Et pour Christina Schori Liang, les facteurs qui mènent à la radicalisation ne sont «pas clairs du tout»: «Il est très difficile de comprendre pourquoi certains jeunes sont attirés par des groupes djihadistes islamiques, dit-elle. Parfois, certains jeunes combattants étrangers, qui viennent de pays voisins comme la Syrie et l’Iraq, n’ont pas d’autres choix dans la vie. Pour eux, c’est une manière de gagner de l’argent parce qu’ils n’ont pas d’autres perspectives d’avenir. D’autres sont coincés dans ces pays et sont forcés de joindre leur combat.»

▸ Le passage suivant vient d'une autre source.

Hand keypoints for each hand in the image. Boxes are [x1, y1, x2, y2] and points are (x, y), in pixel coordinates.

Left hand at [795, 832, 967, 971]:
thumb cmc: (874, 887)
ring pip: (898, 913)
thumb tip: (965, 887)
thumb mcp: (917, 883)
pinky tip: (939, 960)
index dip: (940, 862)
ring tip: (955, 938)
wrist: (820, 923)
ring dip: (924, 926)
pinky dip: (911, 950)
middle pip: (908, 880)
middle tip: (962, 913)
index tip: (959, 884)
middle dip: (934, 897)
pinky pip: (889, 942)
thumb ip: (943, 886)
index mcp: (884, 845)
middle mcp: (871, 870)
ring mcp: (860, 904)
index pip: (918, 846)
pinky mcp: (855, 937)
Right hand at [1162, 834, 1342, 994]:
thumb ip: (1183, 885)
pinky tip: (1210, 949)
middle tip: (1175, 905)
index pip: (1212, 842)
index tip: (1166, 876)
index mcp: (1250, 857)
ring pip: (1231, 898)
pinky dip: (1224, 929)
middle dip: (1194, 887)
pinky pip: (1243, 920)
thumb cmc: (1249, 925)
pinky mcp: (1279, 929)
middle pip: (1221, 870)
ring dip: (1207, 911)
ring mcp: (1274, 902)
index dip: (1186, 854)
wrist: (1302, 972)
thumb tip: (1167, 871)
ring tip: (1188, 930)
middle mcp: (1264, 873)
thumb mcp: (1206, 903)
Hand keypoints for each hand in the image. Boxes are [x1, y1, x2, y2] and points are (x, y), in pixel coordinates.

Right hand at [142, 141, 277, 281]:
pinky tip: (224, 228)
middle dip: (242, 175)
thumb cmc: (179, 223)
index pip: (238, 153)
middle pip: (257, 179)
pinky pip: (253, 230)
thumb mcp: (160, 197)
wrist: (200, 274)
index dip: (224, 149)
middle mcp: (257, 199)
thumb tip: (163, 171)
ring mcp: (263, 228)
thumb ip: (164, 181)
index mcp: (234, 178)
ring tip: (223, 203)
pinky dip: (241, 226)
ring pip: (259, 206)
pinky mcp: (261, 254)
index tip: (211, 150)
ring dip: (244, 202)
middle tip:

Selon les experts, mesurer la réussite de ces projets d’anti-radicalisation ne sera pas facile à réaliser, tout comme le sera d’éviter que des programmes similaires lancés par d’autres agences ne se chevauchent. «Il y a un risque clair que cet argent disparaisse dans une abîme sans fonds, a prévenu Jean-Paul Rouiller, le directeur du Geneva Centre for Training and Analysis of Terrorism,Lien externe un groupe privé de recherche suisse. Mais dans ce domaine, c’est presque inévitable. Il n’y a aucune garantie de succès.»

Une priorité helvétique

La Suisse reste en état d’alerte après les attentats de Paris. Le Service de renseignement de la Confédération (SRC) a indiqué que la Confédération n’était pas la cible de conspirations ou de menaces terroristes pour le moment, mais l’agence continue à suivre la situation attentivement.

L’année passée, une task force interdépartementale a été mise sur pied, dirigée par l’Office fédéral de la police. Elle cherchait à prévenir des djihadistes à voyager de la Suisse vers des régions en guerre et à ce que des attaques terroristes soient commises en Suisse. Selon le SRC, entre 2001 et septembre 2014, 55 personnes ont quitté la Suisse pour participer à des conflits djihadistes, dont 35 sont partis après mai 2013. Sur ce total, 31 sont partis en Iraq ou en Syrie, et 24 sont allés au Pakistan, en Afghanistan, au Yémen et en Somalie. Le SRC serait également en train de réviser des demandes d’asile pour prévenir de potentiels terroristes d’arriver en Suisse. 

Au niveau international, la Suisse a pressé pour mettre en place de meilleures méthodes de coordination pour prévenir et lutter contre le terrorisme aux Nations Unies, au Global Counterterrorism Forum et au Conseil de l’Europe. En tant que président de l’Organisation pour la sécurité et la coopération en Europe (OSCE) en 2014, Didier Burkhalter a aussi fait de la lutte contre le terrorisme une priorité. Au conseil ministériel de l’OSCE, en décembre 2014 à Bâle, deux déclarations pionnières ont notamment été adoptées en matière de terroristes et d’enlèvements avec rançons.

La Suisse va fournir 5 millions de francs au Global Community Engagement and Resilience Fund (GCERF), une initiative turque et américaine, lors de ses quatre premières années d’existence. Le GCERF soutient les initiatives locales qui cherchent à protéger des groupes vulnérables à la radicalisation et à la violence extrémiste.